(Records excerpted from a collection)
====================
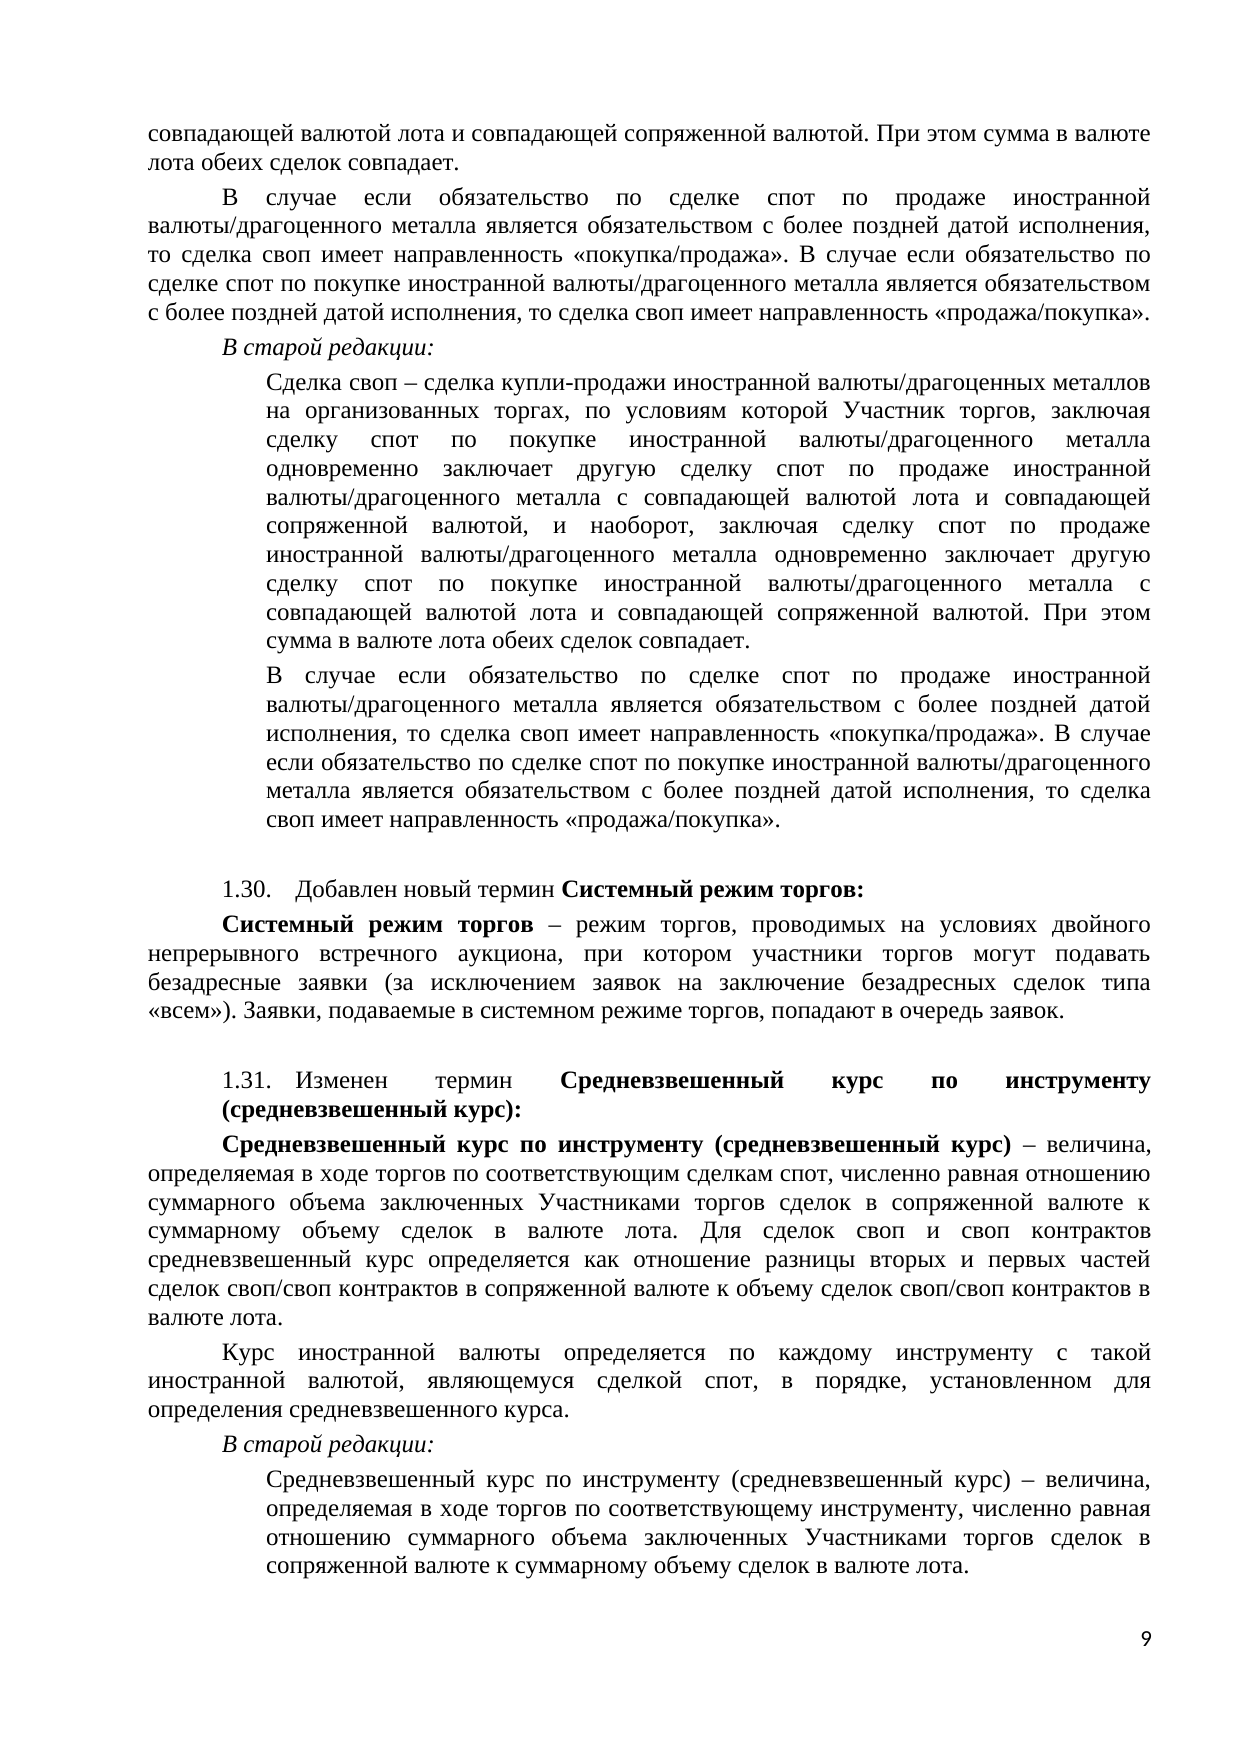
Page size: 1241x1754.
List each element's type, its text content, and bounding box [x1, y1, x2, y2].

text Курс иностранной валюты определяется по каждому инструменту с такой иностранной валютой, являющемуся сделкой спот, в порядке, установленном для определения средневзвешенного курса. [148, 1337, 1152, 1423]
list Изменен термин Средневзвешенный курс по инструменту (средневзвешенный курс): [222, 1066, 1152, 1123]
text Системный режим торгов – режим торгов, проводимых на условиях двойного непрерывного встречного аукциона, при котором участники торгов могут подавать безадресные заявки (за исключением заявок на заключение безадресных сделок типа «всем»). Заявки, подаваемые в системном режиме торгов, попадают в очередь заявок. [148, 909, 1152, 1024]
list В случае если обязательство по сделке спот по продаже иностранной валюты/драгоценного металла является обязательством с более поздней датой исполнения, то сделка своп имеет направленность «покупка/продажа». В случае если обязательство по сделке спот по покупке иностранной валюты/драгоценного металла является обязательством с более поздней датой исполнения, то сделка своп имеет направленность «продажа/покупка». [266, 661, 1152, 833]
text В случае если обязательство по сделке спот по продаже иностранной валюты/драгоценного металла является обязательством с более поздней датой исполнения, то сделка своп имеет направленность «покупка/продажа». В случае если обязательство по сделке спот по покупке иностранной валюты/драгоценного металла является обязательством с более поздней датой исполнения, то сделка своп имеет направленность «продажа/покупка». [148, 182, 1152, 326]
list В старой редакции: [148, 1429, 1152, 1458]
list Сделка своп – сделка купли-продажи иностранной валюты/драгоценных металлов на организованных торгах, по условиям которой Участник торгов, заключая сделку спот по покупке иностранной валюты/драгоценного металла одновременно заключает другую сделку спот по продаже иностранной валюты/драгоценного металла с совпадающей валютой лота и совпадающей сопряженной валютой, и наоборот, заключая сделку спот по продаже иностранной валюты/драгоценного металла одновременно заключает другую сделку спот по покупке иностранной валюты/драгоценного металла с совпадающей валютой лота и совпадающей сопряженной валютой. При этом сумма в валюте лота обеих сделок совпадает. [266, 367, 1152, 654]
list Добавлен новый термин Системный режим торгов: [222, 874, 1152, 903]
text Средневзвешенный курс по инструменту (средневзвешенный курс) – величина, определяемая в ходе торгов по соответствующим сделкам спот, численно равная отношению суммарного объема заключенных Участниками торгов сделок в сопряженной валюте к суммарному объему сделок в валюте лота. Для сделок своп и своп контрактов средневзвешенный курс определяется как отношение разницы вторых и первых частей сделок своп/своп контрактов в сопряженной валюте к объему сделок своп/своп контрактов в валюте лота. [148, 1129, 1152, 1331]
list В старой редакции: [148, 332, 1152, 361]
list Средневзвешенный курс по инструменту (средневзвешенный курс) – величина, определяемая в ходе торгов по соответствующему инструменту, численно равная отношению суммарного объема заключенных Участниками торгов сделок в сопряженной валюте к суммарному объему сделок в валюте лота. [266, 1464, 1152, 1579]
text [148, 118, 1152, 176]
====================
Exercise :: Report the lines above that contain "старой".

Answer for the task ::
list В старой редакции: [148, 1429, 1152, 1458]
list В старой редакции: [148, 332, 1152, 361]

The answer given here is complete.